__GIVEN EXERCISE 1__:
In the camera image quality comparison, what is the main reason Axis bandwidth consumption was lower than Sony's?
__GIVEN EXERCISE 2__:
Reproduce the camera image quality comparison word for word, from "Key Findings and" up to and including "performance is attractive.".
__GIVEN EXERCISE 3__:
Continue the camera image quality comparison from where it stops.

__PASSAGE PROVIDED__:
***

With that noted, let us focus on the image quality tradeoffs.

Key Findings and Recommendations

Here are our key image quality and bandwidth findings:

  • Best Overall: The 5MP Axis P1347 and the 720p Sony CH140 provided the best overall image quality across the scenes, roughly similar to one another and superior to the other 3 cameras tested. Given the significantly lower price of the Sony CH140, its price performance is attractive.
  • Low Price Best: The Sony CH120's image quality provided moderately more details than the Axis M1114 across the scenes tested. Given the similar price, the Sony CH120's image quality provides a moderate advantage.
  • Indoor Best: In indoor scenes, the difference in image quality between the lower and higher end cameras was modest. Of those, the Sony CH120 performed moderately better than the Axis M1114.
  • Outdoor Best: The Axis P1347 provided modest increases in image quality at wider FoVs outdoors. The Sony CH140 was a close second. Given the significant price disparity, decisions should be based on the value of modest increases in coverage.
  • Dark Best: Using the defaults, Axis P series cameras outperformed both Sony's. However, Axis's default max shutter speed is 500% longer than Sony's. When normalized (to 1/30s), Sony image quality was moderately better.
  • WDR Scenes: The Sony CH140 provided the most significant details across strong sunlight scenes compared to all cameras (with the Axis P1347 delivering the next closest amount).
  • Bandwidth Best: Axis bandwidth consumption was moderately lower than Sony primarily due to Axis's support of VBR versus Sony's CBR streaming.

Overall, Sony camera image quality was better than Axis quality, even factoring in variances in pricing. On the other hand, in most scenes, we would categorize the differences as modest.

Ultimately, decision makers should factor in both image quality variance and structural variances (compatibility, feature sets, channel structure, etc.)

Indoor Even Artificial Lighting (Moderately Wide FoV)

In this scenario, cameras are digitally zoomed into a human subject at a HFoV of ~31ft. The scene is illuminated via artificial lighting and is evenly distributed (~200 lux).

Below is the composite snapshot (download full video clip [link no longer available]):

[link no longer available]

All cameras deliver fairly strong levels of facial detail and a subsequent high likelihood of identification. The M1114 is the weakest performer of the lot, with overall less clarity. In general the Sony cameras appear to provide additional sharpness and contrast versus the Axis cameras. The 5MP Axis P1347 does not seem to provide any real advantages over the stronger performing 720p cameras (CH120 and CH140) under these conditions.

***

__SUPPLIED DATA__:
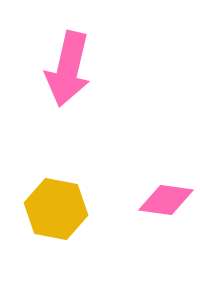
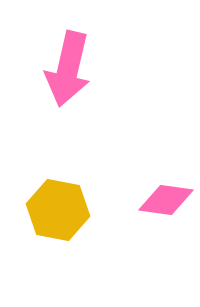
yellow hexagon: moved 2 px right, 1 px down
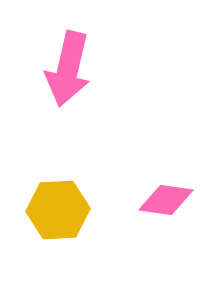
yellow hexagon: rotated 14 degrees counterclockwise
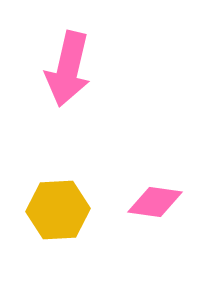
pink diamond: moved 11 px left, 2 px down
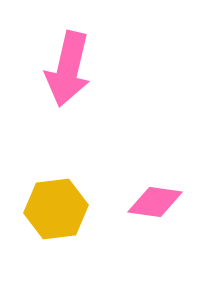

***

__EXERCISE OUTPUT 1__:
Axis supports VBR streaming, while Sony uses CBR.

__EXERCISE OUTPUT 2__:
Key Findings and Recommendations

Here are our key image quality and bandwidth findings:

  • Best Overall: The 5MP Axis P1347 and the 720p Sony CH140 provided the best overall image quality across the scenes, roughly similar to one another and superior to the other 3 cameras tested. Given the significantly lower price of the Sony CH140, its price performance is attractive.

__EXERCISE OUTPUT 3__:
Indoor Even Artificial Lighting (Narrow)

In this scenario, cameras are digitally zoomed into a human subject at a HFoV of ~16ft. The scene is illuminated via artificial lighting and is evenly distributed (~200 lux).

Below is the composite snapshot (download full video clip [link no longer available]):

[link no longer available]

Differences in details captured are minimal, especially given the relative narrow FoV. Both the CH120 and P1344 provide slightly crisper images versus their higher tier counterparts, the CH140 and P1347, respectively. The Axis M1114, continues to lag the rest of the field. Despite subtle picture quality differences between Axis and Sony, utility remains essentially equal with high likelihoods of identification being delivered across the board.

Below is the bandwidth utilization graph:

[link no longer available]

Under near ideal lighting conditions, Axis's VBR streaming consumes less bandwidth than Sony's CBR.

Indoor Low-Light (Default)

In this scenario, cameras are digitally zoomed on a human subject at a HFoV of ~31ft. The scene is 'dark' with essentially no lighting (~0.1 lux). All cameras are set to default settings (Axis max 1/6s exposure, Sony max 1/30s exposure). Note that the M1114 is color only.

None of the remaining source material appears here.